Remember, this monopoly license here goes to 2045, within 200 kilometers of Phnom Penh, probably the longest license in the world, and probably to that extent growing with a country as well as growing with an urban area. And we don’t have limitations on the number of facilities that we could build. If you recall, Dr. Chen exercised restraint, initially one then two. He didn’t want to overwhelm the country with gaming because obviously it was a country on its way up with all kinds of challenges.

That philosophy, and also conservative fiscal policies drove a lot of those decisions. That won’t change within Naga. So, Naga 3 will have gaming, but it’ll really correspond with that amount of visitation combined with the pace of the growth of Phnom Penh.
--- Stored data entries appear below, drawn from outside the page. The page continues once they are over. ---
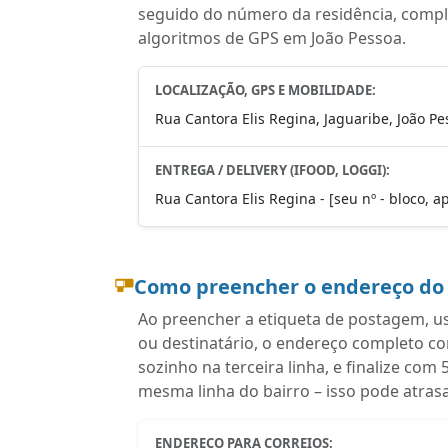
seguido do número da residência, complem
algoritmos de GPS em João Pessoa.
LOCALIZAÇÃO, GPS E MOBILIDADE:
Rua Cantora Elis Regina, Jaguaribe, João Pe
ENTREGA / DELIVERY (IFOOD, LOGGI):
Rua Cantora Elis Regina - [seu nº - bloco, a
Como preencher o endereço do
Ao preencher a etiqueta de postagem, u
ou destinatário, o endereço completo c
sozinho na terceira linha, e finalize co
mesma linha do bairro – isso pode atras
ENDEREÇO PARA CORREIOS:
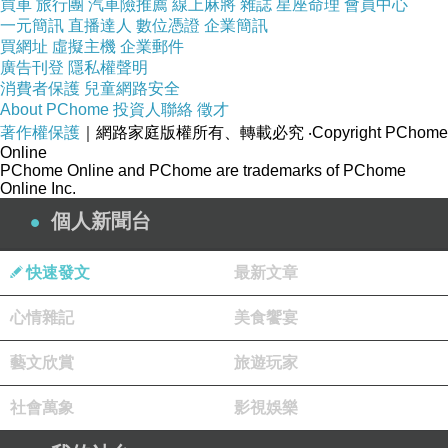
買車
旅行團
汽車險推薦
線上麻將
雜誌
星座命理
會員中心
一元簡訊
直播達人
數位憑證
企業簡訊
買網址
虛擬主機
企業郵件
廣告刊登
隱私權聲明
消費者保護
兒童網路安全
About PChome
投資人聯絡
徵才
著作權保護
｜網路家庭版權所有、轉載必究
‧Copyright PChome
Online
PChome Online and PChome are trademarks of PChome
Online Inc.
個人新聞台
快速發文
最新文章
心情雜記
美食饗宴
藝文欣賞
旅遊玩家
社會萬象
影視娛樂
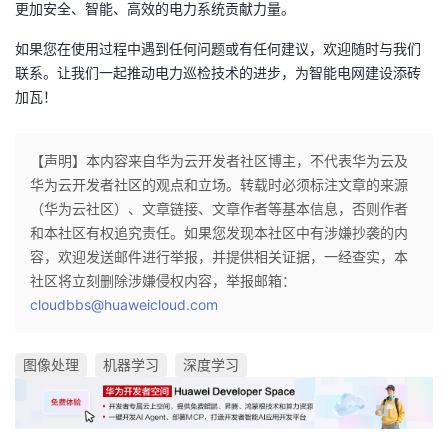
更加安全、智能、高效的电力系统贡献力量。
如果您在使用过程中遇到任何问题或有任何建议，欢迎随时与我们
联系。让我们一起推动电力巡检技术的进步，为智能电网建设添砖
加瓦！
【声明】本内容来自华为云开发者社区博主，不代表华为云及
华为云开发者社区的观点和立场。转载时必须标注文章的来源
（华为云社区）、文章链接、文章作者等基本信息，否则作者
和本社区有权追究责任。如果您发现本社区中有涉嫌抄袭的内
容，欢迎发送邮件进行举报，并提供相关证据，一经查实，本
社区将立刻删除涉嫌侵权内容，举报邮箱：
cloudbbs@huaweicloud.com
图像处理
机器学习
深度学习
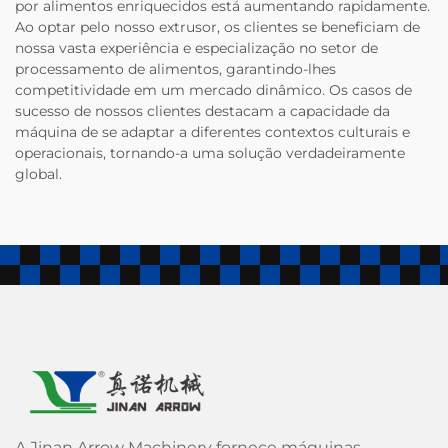
por alimentos enriquecidos está aumentando rapidamente.
Ao optar pelo nosso extrusor, os clientes se beneficiam de
nossa vasta experiência e especialização no setor de
processamento de alimentos, garantindo-lhes
competitividade em um mercado dinâmico. Os casos de
sucesso de nossos clientes destacam a capacidade da
máquina de se adaptar a diferentes contextos culturais e
operacionais, tornando-a uma solução verdadeiramente
global.
A Jinan Arrow Machinery fornece máquinas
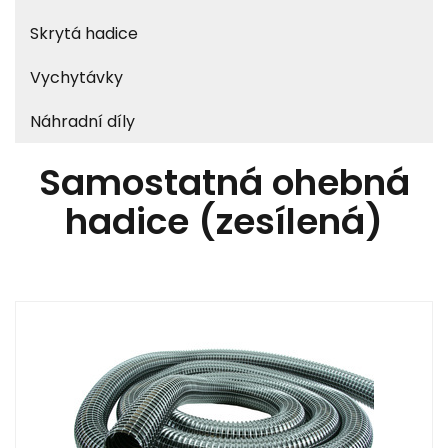
Skrytá hadice
Vychytávky
Náhradní díly
Samostatná ohebná
hadice (zesílená)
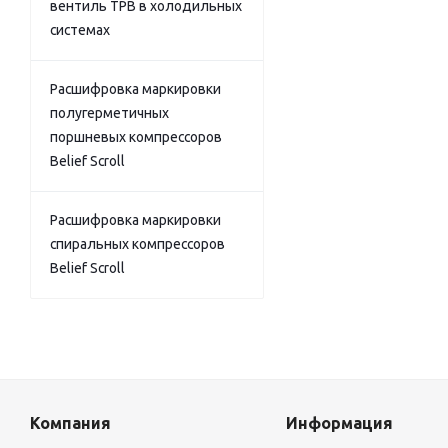
вентиль ТРВ в холодильных
системах
Расшифровка маркировки
полугерметичных
поршневых компрессоров
Belief Scroll
Расшифровка маркировки
спиральных компрессоров
Belief Scroll
Компания
Информация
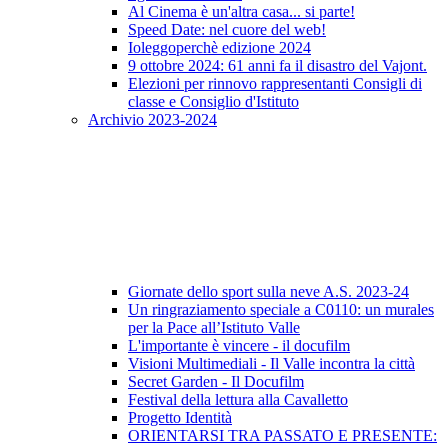
Al Cinema è un'altra casa... si parte!
Speed Date: nel cuore del web!
Ioleggoperchè edizione 2024
9 ottobre 2024: 61 anni fa il disastro del Vajont.
Elezioni per rinnovo rappresentanti Consigli di
classe e Consiglio d'Istituto
Archivio 2023-2024
Giornate dello sport sulla neve A.S. 2023-24
Un ringraziamento speciale a C0110: un murales
per la Pace all’Istituto Valle
L'importante è vincere - il docufilm
Visioni Multimediali - Il Valle incontra la città
Secret Garden - Il Docufilm
Festival della lettura alla Cavalletto
Progetto Identità
ORIENTARSI TRA PASSATO E PRESENTE:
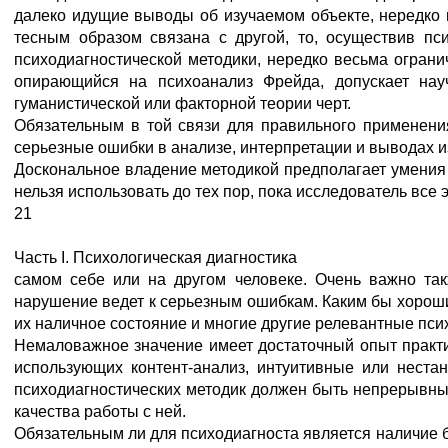
далеко идущие выводы об изучаемом объекте, нередко в
тесным образом связана с другой, то, осуществив пс
психодиагностической методики, нередко весьма ограни
опирающийся на психоанализ Фрейда, допускает нау
гуманистической или факторной теории черт.
Обязательным в той связи для правильного применения
серьезные ошибки в анализе, интерпретации и выводах и
Доскональное владение методикой предполагает умения
нельзя использовать до тех пор, пока исследователь все 
21
Часть I. Психологическая диагностика
самом себе или на другом человеке. Очень важно так
нарушение ведет к серьезным ошибкам. Каким бы хороши
их наличное состояние и многие другие релевантные пси
Немаловажное значение имеет достаточный опыт практич
использующих контент-анализ, интуитивные или неста
психодиагностических методик должен быть непрерывным
качества работы с ней.
Обязательным ли для психодиагноста является наличие б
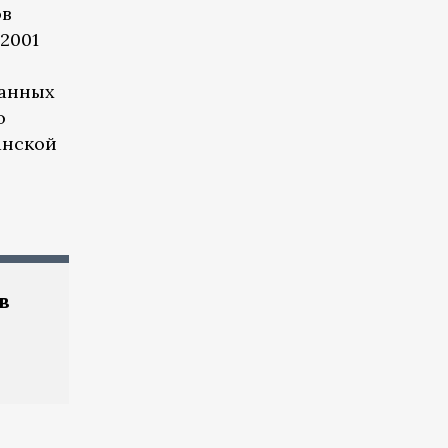
ов
2001
ранных
о
анской
в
And I think both the new government, as well as ourselves and the industry as a whole, recognize that for us to be competitive we need to keep those competitive advantages that we have. And we are obviously in a better position than most because of that license that gives us a monopoly of 2045. And our license runs all the way out through 2065.

Not only the monopoly on the license, but also the percentage on the taxation rate that you have to pay. Do you anticipate that there might be any changes over that within the course of the extent of the monopoly that you have?

It was 2020 when the new Commercial Gaming Law went into effect, the taxation rates for mass market: we went from the fixed annual to, obviously, a percentage basis: 4 percent and 7 percent for the VIP and the mass.

But like any government, there’ll be tax initiatives as the country prospers more, as greater industry comes in. And certainly, I think we always recognized on the front end that the country’s success was tied to our success. So, we’re very happy with the tax situation now. In our eyes, it keeps us competitive, we’ll certainly urge the government to keep us a priority in any assessment, the ability to compete within the region, and keep Cambodia at the forefront. So, but I’m also not naive to say that: there will always be initiatives within government to raise revenue and different types of taxes.

There’s going to be a lot of changes happening, there’s gonna be growth within the Philippines, Vietnam, all of everything regionally. So it is going to be tough competition. There’s a lot of people vying for Thailand, but I’m sure that Naga is going to be able to find their way through especially giving their experience within the Asian market. I just wanted to say thank you again for your time. Timothy McNally, Chairman of NagaCorp. Thank you for being with us.

Kelsey, it was my pleasure. Wonderful speaking with you. Thank you.